**WORK INSTRUCTIONS**
Output exactly what appears from the line containing "hfov_deg: 49.0" to the end of the data below, and nothing more.

Saved entries
-- Opening Marker --

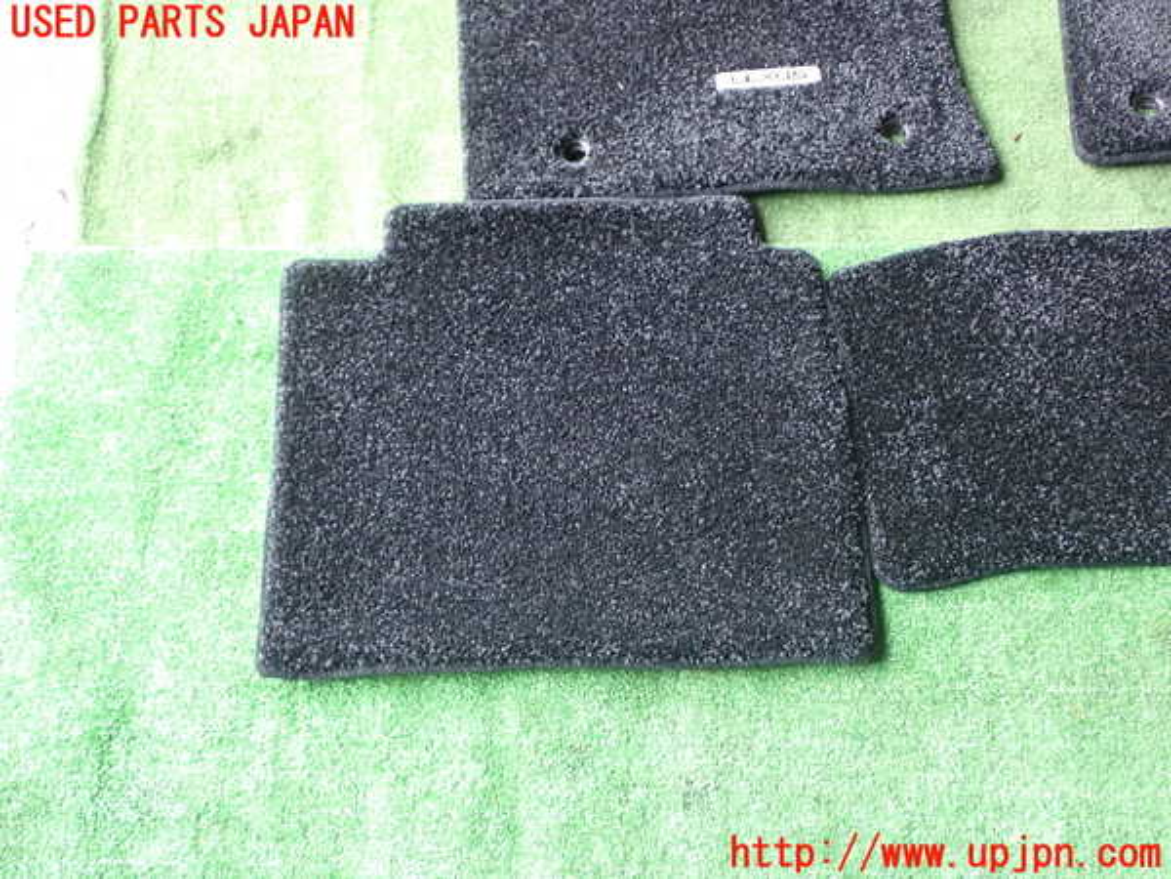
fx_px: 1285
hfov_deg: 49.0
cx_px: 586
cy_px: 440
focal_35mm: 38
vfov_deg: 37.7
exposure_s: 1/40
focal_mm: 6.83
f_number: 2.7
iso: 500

-- Closing Marker --

**OUTPUT FOR THIS EXERCISE**
hfov_deg: 49.0
cx_px: 586
cy_px: 440
focal_35mm: 38
vfov_deg: 37.7
exposure_s: 1/40
focal_mm: 6.83
f_number: 2.7
iso: 500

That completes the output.